BEGIN Data
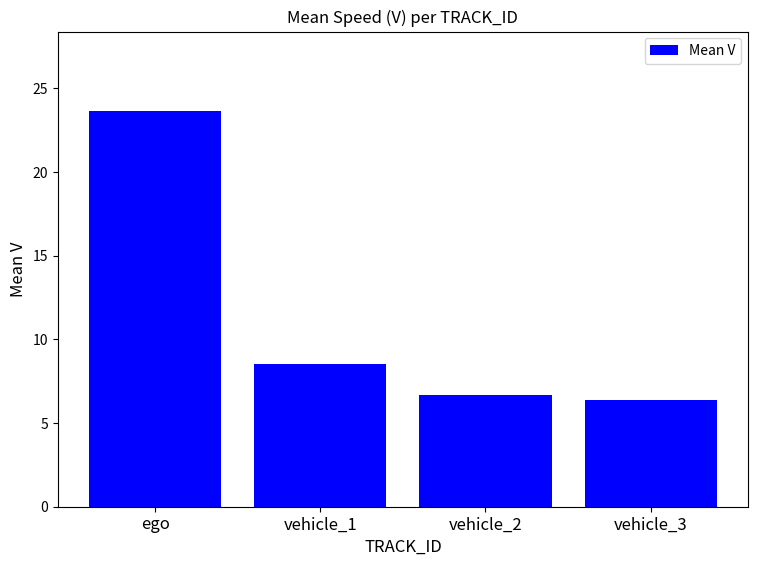

Reading left to right, what are all the values shown in this chart?

ego=23.7	vehicle_1=8.5	vehicle_2=6.7	vehicle_3=6.4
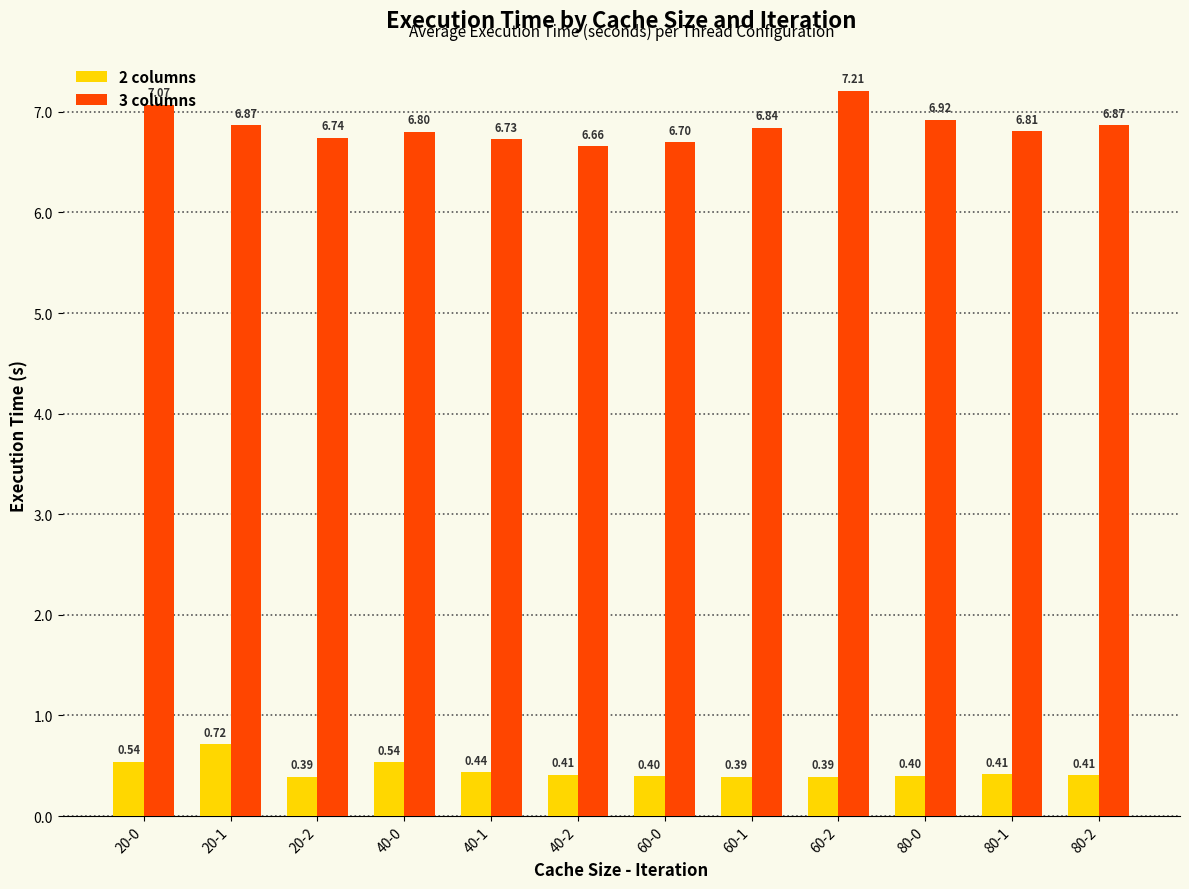

What is the difference between the highest and lowest values at 60-2?

6.8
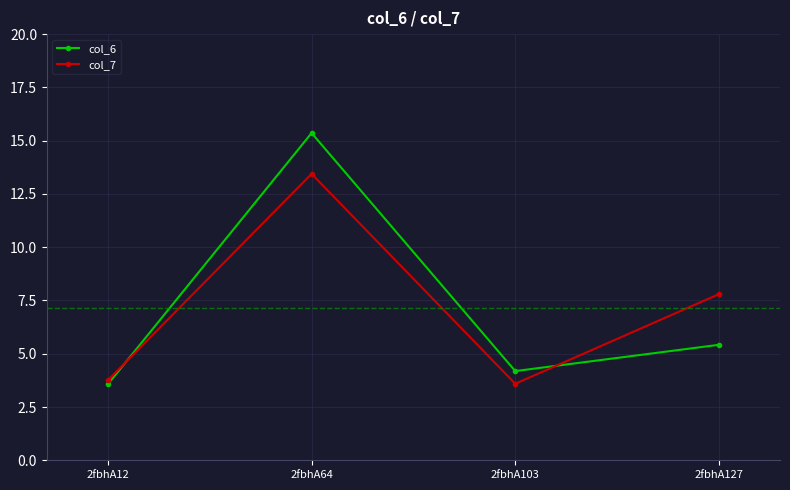

How many categories are shown in the chart?

4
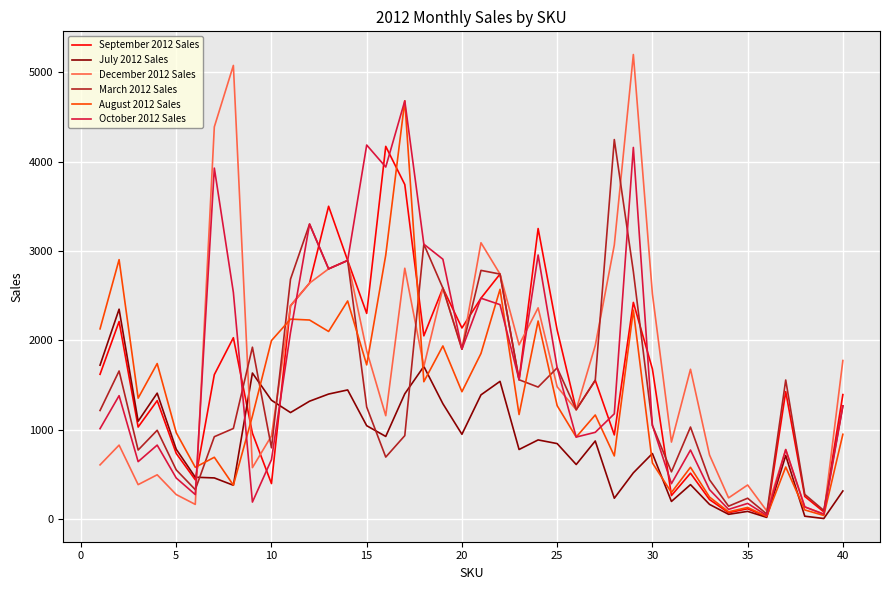

What is the sum of all August 2012 Sales values?

55109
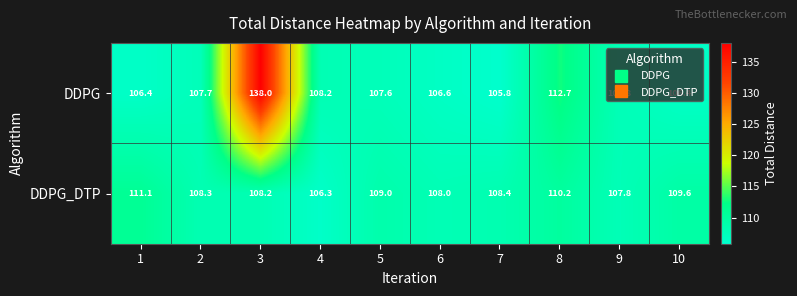

True or false: DDPG has a value of 169.5 at 8.

False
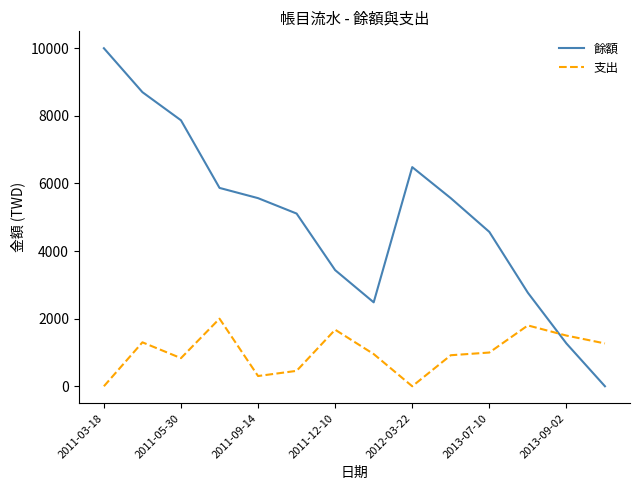

Rank the series by their average value, from lowest to highest.

支出, 餘額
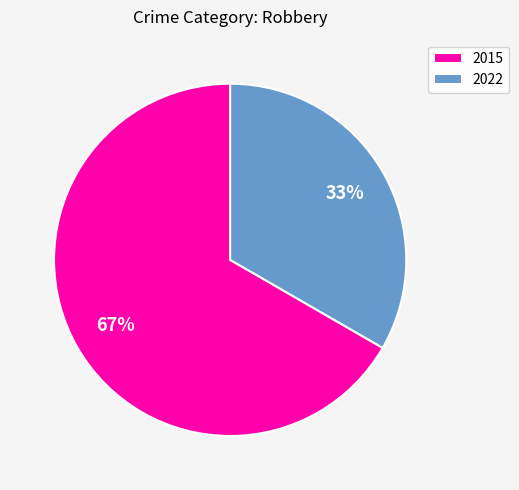

Which category has the biggest portion of the pie?

2015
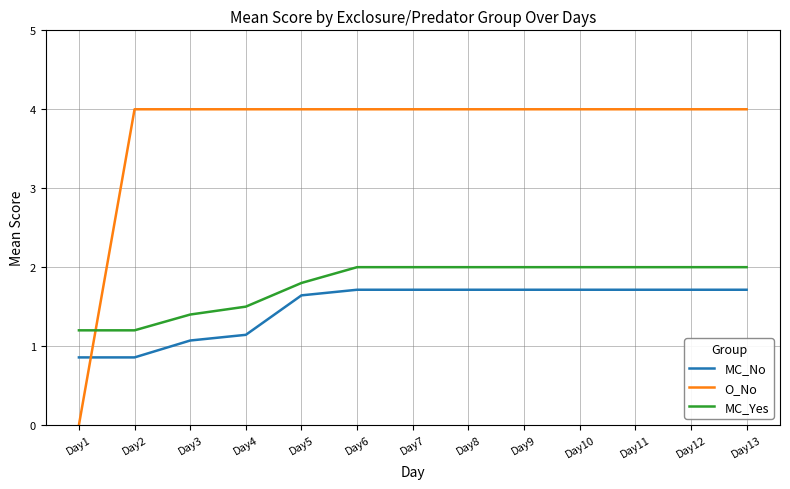

Which series has the widest spread of values?

O_No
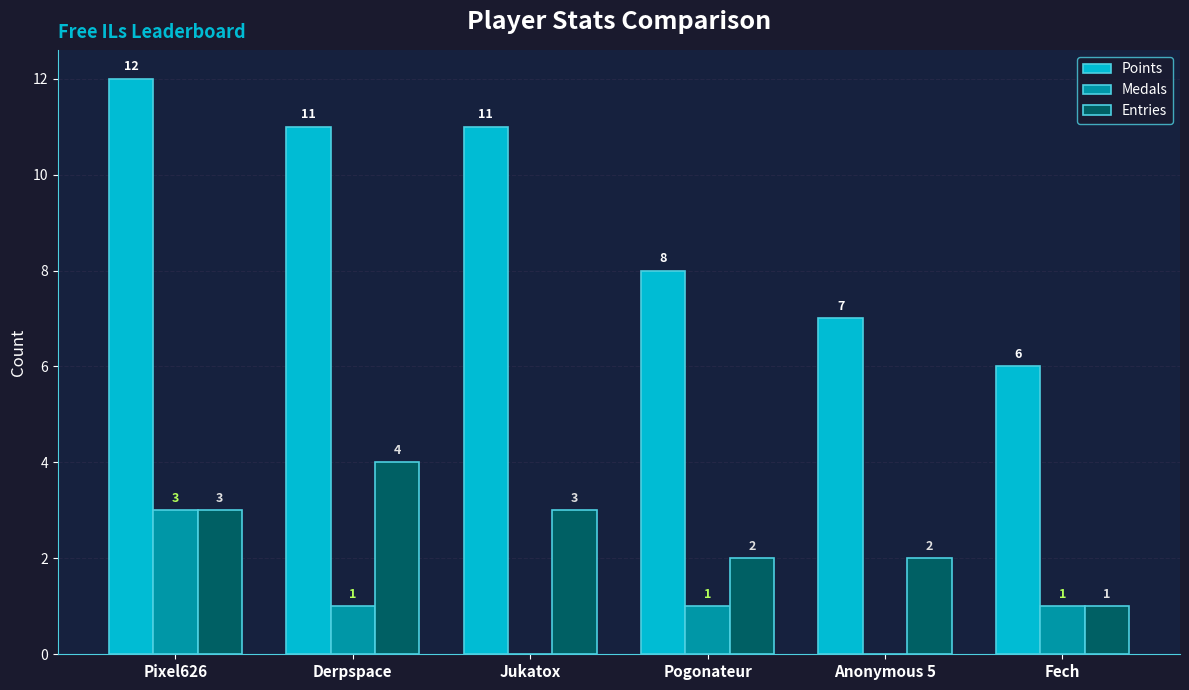

The Points series shows 11 at Derpspace. True or false?

True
END Data
#### Task statement:
Rewrite all of the entries above, replacing each "chart" with "graph" and keeping everything else the same. Leave out the pictures.

#### Exercise answer:
Reading left to right, what are all the values shown in this graph?

ego=23.7	vehicle_1=8.5	vehicle_2=6.7	vehicle_3=6.4

What is the difference between the highest and lowest values at 60-2?

6.8

How many categories are shown in the graph?

4

What is the sum of all August 2012 Sales values?

55109

True or false: DDPG has a value of 169.5 at 8.

False

Rank the series by their average value, from lowest to highest.

支出, 餘額

Which category has the biggest portion of the pie?

2015

Which series has the widest spread of values?

O_No

The Points series shows 11 at Derpspace. True or false?

True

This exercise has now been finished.